H_est = [1.07648398119767,0.469220009437168,-0.0245459792881367;
1.01925235521823,0.449715366555421,-0.0287160909270392;
1.05903405523260,0.568022131010140,0.0261264158909992;
1.03693902020750,0.421708336037157,-0.102062737844706;
1.07969493608754,0.481505366768731,-0.0505480628598221;
1.05948950849694,0.450984209695615,-0.110305164694739;
0.933641686721610,0.310664477120195,-0.0803322291311877;
1.13980384345926,0.530800706049278,-0.0314494051827266;
0.949926376465499,0.498110774466918,0.0473466083388137];
 %Generating source information signal 
z = rand(1,N);
h = [1    0.45   -0.2]; %true known channel impulse response

y = filter(h,1,z);
y=y+randn(1,N);
s=1; %Assume standard deviation s=1
tol = 1e-4;
maxiter = 9; %because there are 9 values of the channel coefficients
llh = -inf(1,maxiter);

 llh=zeros(1,9); %Place holder for likelihoods

for iter=1:9
%Calculate Likelihoods for each parameter value in the range


 H = H_est(iter,:);


     Hz=  filter(H,1,z);
        llh(iter) = exp(-sum((y-Hz).^2)/(2*s^2));  %Neglect the constant term (1/(sqrt(2*pi)*sigma))^N as it will pull %down the likelihood value to zero for 

      %  increasing value of N
        if abs(llh(iter)-llh(iter-1)) < tol*abs(llh(iter-1)); break; end   % check likelihood for convergence
  end
        [maxL,index]=max(llh); %Select the parameter value with Maximum Likelihood
        display('Maximum Likelihood of H');
display(H_est(index,:));

plot(1:9,log(llh));

Answer 1

OK, let's see if I can answer this now.

The original log likelihood expression is $$ L(\mathbf{y} | \mathbf{\Theta}) = -\frac{N}{2} \ln (2\pi \sigma^2_w) - \frac{1}{2\sigma^2_w} \sum_{n=0}^{N-1} ( y_n - \mathbf{h}^T \mathbf{z}_n)^2 $$ where $y_n, n=0,1,\ldots,N-1$ are the known noisy measurements, $\mathbf{h}$ are your (unknown) filter coefficients and $\mathbf{z}_n$ are the known random inputs to your filter.Here $\mathbf{\Theta}$ is just your unknown $\mathbf{h}$ coefficients if that is all that is to be estimated.

So, the way to calculate it is just (in R) as:

N <- 256
h_true <- c(1, 0.45, -0.2)    
z <- rnorm(N,0,1)
hz <- filter(z,h_true)
sigma_w <- 1

y <- hz + rnorm(N,0,sigma_w)

llh <- -N/2*log(2*pi*sigma_w*sigma_w) - 1/(2*sigma_w*sigma_w)*sum((y-hz)^2)

Now, to your question:

Question 1: I am stuck in implementation in the step. How do I plot the curve and show at which value of $H$ the curve reaches its maximum value?

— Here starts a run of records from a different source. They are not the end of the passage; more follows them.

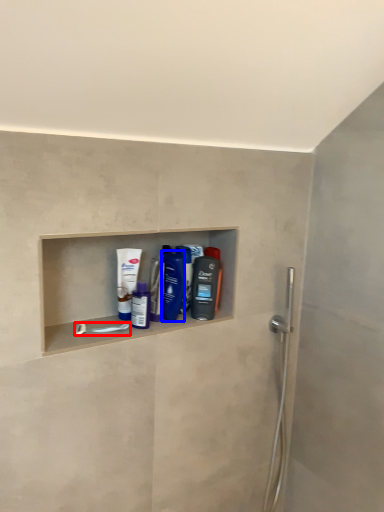
Question: Among these objects, which one is nearest to the camera, towel bar (highlighted by a red box) or mouthwash (highlighted by a blue box)?

Choices:
 (A) towel bar
 (B) mouthwash

Answer: (A)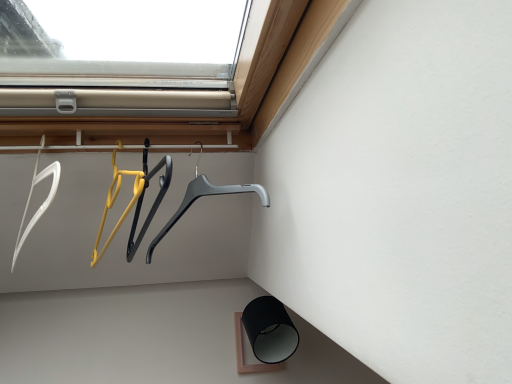
Question: From the image's perspective, is white plastic hanger at left, the first hanger in the left-to-right sequence, above gray plastic hanger at center, arranged as the 2th hanger when viewed from the left?

Choices:
 (A) yes
 (B) no

Answer: (A)

Question: Can you see white plastic hanger at left, placed as the second hanger when sorted from right to left, touching gray plastic hanger at center, arranged as the 2th hanger when viewed from the left?

Choices:
 (A) yes
 (B) no

Answer: (B)

Question: From the image's perspective, is white plastic hanger at left, the first hanger in the left-to-right sequence, beneath gray plastic hanger at center, acting as the 1th hanger starting from the right?

Choices:
 (A) yes
 (B) no

Answer: (B)

Question: Considering the relative positions of white plastic hanger at left, placed as the second hanger when sorted from right to left, and gray plastic hanger at center, acting as the 1th hanger starting from the right, in the image provided, is white plastic hanger at left, placed as the second hanger when sorted from right to left, to the right of gray plastic hanger at center, acting as the 1th hanger starting from the right, from the viewer's perspective?

Choices:
 (A) no
 (B) yes

Answer: (A)

Question: Considering the relative sizes of white plastic hanger at left, the first hanger in the left-to-right sequence, and gray plastic hanger at center, acting as the 1th hanger starting from the right, in the image provided, is white plastic hanger at left, the first hanger in the left-to-right sequence, smaller than gray plastic hanger at center, acting as the 1th hanger starting from the right,?

Choices:
 (A) yes
 (B) no

Answer: (A)

Question: Is white plastic hanger at left, placed as the second hanger when sorted from right to left, behind gray plastic hanger at center, arranged as the 2th hanger when viewed from the left?

Choices:
 (A) no
 (B) yes

Answer: (A)

Question: Is gray plastic hanger at center, acting as the 1th hanger starting from the right, oriented away from white plastic hanger at left, the first hanger in the left-to-right sequence?

Choices:
 (A) no
 (B) yes

Answer: (A)

Question: From a real-world perspective, is gray plastic hanger at center, acting as the 1th hanger starting from the right, below white plastic hanger at left, placed as the second hanger when sorted from right to left?

Choices:
 (A) yes
 (B) no

Answer: (A)

Question: Considering the relative sizes of gray plastic hanger at center, acting as the 1th hanger starting from the right, and white plastic hanger at left, placed as the second hanger when sorted from right to left, in the image provided, is gray plastic hanger at center, acting as the 1th hanger starting from the right, bigger than white plastic hanger at left, placed as the second hanger when sorted from right to left,?

Choices:
 (A) yes
 (B) no

Answer: (A)

Question: Is gray plastic hanger at center, arranged as the 2th hanger when viewed from the left, aimed at white plastic hanger at left, placed as the second hanger when sorted from right to left?

Choices:
 (A) yes
 (B) no

Answer: (B)

Question: Considering the relative positions of gray plastic hanger at center, arranged as the 2th hanger when viewed from the left, and white plastic hanger at left, placed as the second hanger when sorted from right to left, in the image provided, is gray plastic hanger at center, arranged as the 2th hanger when viewed from the left, to the right of white plastic hanger at left, placed as the second hanger when sorted from right to left, from the viewer's perspective?

Choices:
 (A) yes
 (B) no

Answer: (A)

Question: Would you say gray plastic hanger at center, arranged as the 2th hanger when viewed from the left, is outside white plastic hanger at left, placed as the second hanger when sorted from right to left?

Choices:
 (A) yes
 (B) no

Answer: (A)

Question: Relative to gray plastic hanger at center, acting as the 1th hanger starting from the right, is white plastic hanger at left, the first hanger in the left-to-right sequence, in front or behind?

Choices:
 (A) front
 (B) behind

Answer: (A)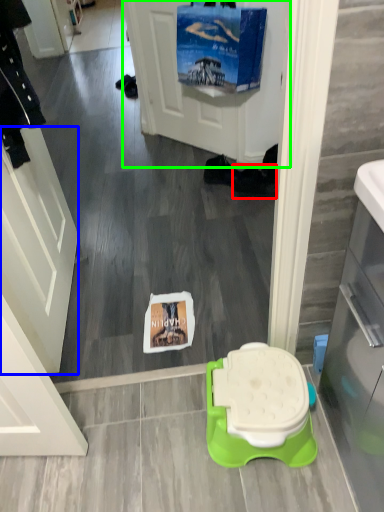
Question: Which object is the closest to the footwear (highlighted by a red box)? Choose among these: screen door (highlighted by a blue box) or screen door (highlighted by a green box).

Choices:
 (A) screen door
 (B) screen door

Answer: (B)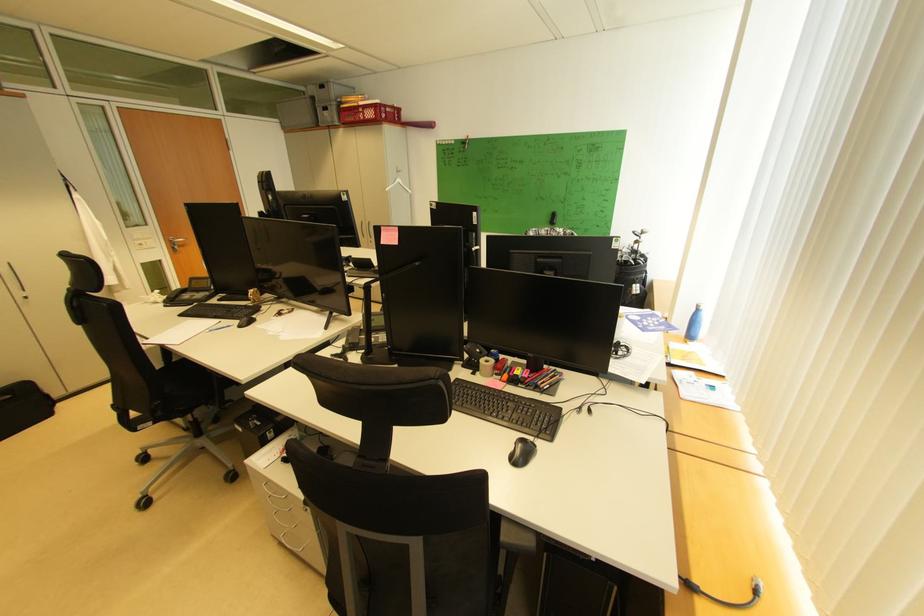
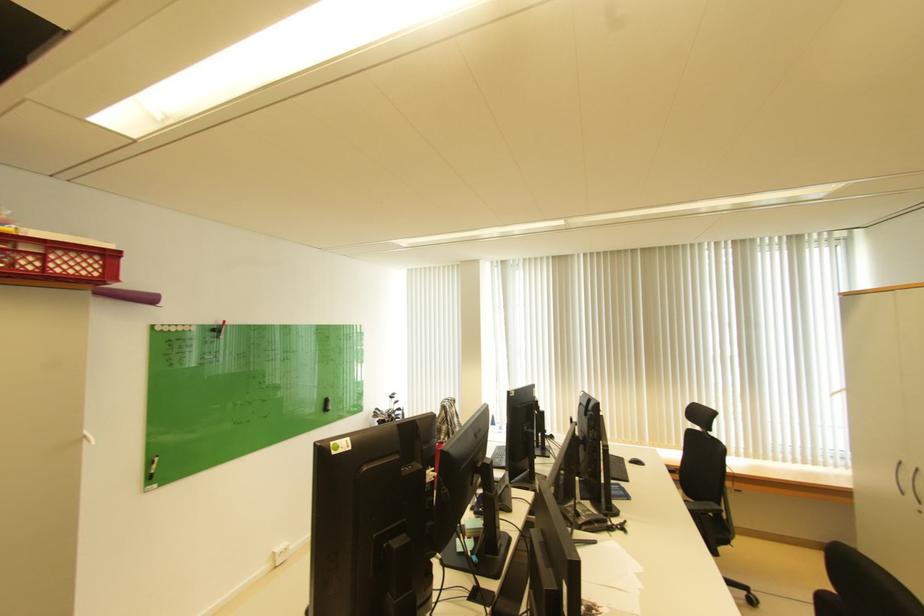
Locate, in the second image, the point that corresponds to point 439,127 in the first image.

(160, 301)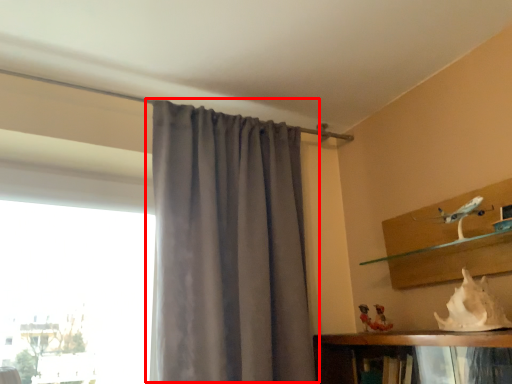
Question: From the image, what is the correct spatial relationship of curtain (annotated by the red box) in relation to animal?

Choices:
 (A) right
 (B) left

Answer: (B)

Well, that's a little hard because your log likelihood is a multi-dimensional plot (four dimensional in your specific case -- one for each coefficient and one for the value of the log likelihood).

So you need to plot llh on three dimensions H_est(:,1), H_est(:,2), and H_est(:,3) and then the value. You might want to just look at plot3(H_est(:,1), H_est(:,2), llh) (or something that approximate this).